++++ STORED ROWS

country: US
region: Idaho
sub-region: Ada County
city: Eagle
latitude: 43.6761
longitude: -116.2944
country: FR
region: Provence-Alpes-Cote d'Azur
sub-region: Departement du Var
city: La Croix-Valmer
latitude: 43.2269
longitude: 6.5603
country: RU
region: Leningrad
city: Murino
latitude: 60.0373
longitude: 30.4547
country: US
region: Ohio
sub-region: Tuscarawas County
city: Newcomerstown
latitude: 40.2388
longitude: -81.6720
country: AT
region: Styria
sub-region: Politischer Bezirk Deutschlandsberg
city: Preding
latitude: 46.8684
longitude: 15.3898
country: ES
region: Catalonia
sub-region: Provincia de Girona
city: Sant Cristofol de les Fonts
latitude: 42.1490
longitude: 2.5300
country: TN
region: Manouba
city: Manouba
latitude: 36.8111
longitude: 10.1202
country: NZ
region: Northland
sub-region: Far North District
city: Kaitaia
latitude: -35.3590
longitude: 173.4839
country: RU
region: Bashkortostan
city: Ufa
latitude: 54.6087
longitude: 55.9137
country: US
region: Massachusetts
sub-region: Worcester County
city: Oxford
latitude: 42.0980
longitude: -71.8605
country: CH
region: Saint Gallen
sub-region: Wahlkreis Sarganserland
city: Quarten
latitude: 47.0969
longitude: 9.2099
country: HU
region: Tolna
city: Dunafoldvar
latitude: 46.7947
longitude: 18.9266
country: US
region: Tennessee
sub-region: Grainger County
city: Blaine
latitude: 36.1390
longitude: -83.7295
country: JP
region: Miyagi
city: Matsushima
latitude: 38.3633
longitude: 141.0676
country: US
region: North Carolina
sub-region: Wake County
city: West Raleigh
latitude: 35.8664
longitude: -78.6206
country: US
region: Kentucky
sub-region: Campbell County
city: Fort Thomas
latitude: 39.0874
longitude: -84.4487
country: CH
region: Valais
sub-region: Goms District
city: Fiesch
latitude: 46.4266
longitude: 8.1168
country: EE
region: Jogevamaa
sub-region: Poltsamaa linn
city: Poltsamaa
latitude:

++++++++

WORK TO COMPLETE - Rewrite the listing above in full, renaming every "city" to "town" and leaving all else as it is.

COMPLETED TASK -
country: US
region: Idaho
sub-region: Ada County
town: Eagle
latitude: 43.6761
longitude: -116.2944
country: FR
region: Provence-Alpes-Cote d'Azur
sub-region: Departement du Var
town: La Croix-Valmer
latitude: 43.2269
longitude: 6.5603
country: RU
region: Leningrad
town: Murino
latitude: 60.0373
longitude: 30.4547
country: US
region: Ohio
sub-region: Tuscarawas County
town: Newcomerstown
latitude: 40.2388
longitude: -81.6720
country: AT
region: Styria
sub-region: Politischer Bezirk Deutschlandsberg
town: Preding
latitude: 46.8684
longitude: 15.3898
country: ES
region: Catalonia
sub-region: Provincia de Girona
town: Sant Cristofol de les Fonts
latitude: 42.1490
longitude: 2.5300
country: TN
region: Manouba
town: Manouba
latitude: 36.8111
longitude: 10.1202
country: NZ
region: Northland
sub-region: Far North District
town: Kaitaia
latitude: -35.3590
longitude: 173.4839
country: RU
region: Bashkortostan
town: Ufa
latitude: 54.6087
longitude: 55.9137
country: US
region: Massachusetts
sub-region: Worcester County
town: Oxford
latitude: 42.0980
longitude: -71.8605
country: CH
region: Saint Gallen
sub-region: Wahlkreis Sarganserland
town: Quarten
latitude: 47.0969
longitude: 9.2099
country: HU
region: Tolna
town: Dunafoldvar
latitude: 46.7947
longitude: 18.9266
country: US
region: Tennessee
sub-region: Grainger County
town: Blaine
latitude: 36.1390
longitude: -83.7295
country: JP
region: Miyagi
town: Matsushima
latitude: 38.3633
longitude: 141.0676
country: US
region: North Carolina
sub-region: Wake County
town: West Raleigh
latitude: 35.8664
longitude: -78.6206
country: US
region: Kentucky
sub-region: Campbell County
town: Fort Thomas
latitude: 39.0874
longitude: -84.4487
country: CH
region: Valais
sub-region: Goms District
town: Fiesch
latitude: 46.4266
longitude: 8.1168
country: EE
region: Jogevamaa
sub-region: Poltsamaa linn
town: Poltsamaa
latitude:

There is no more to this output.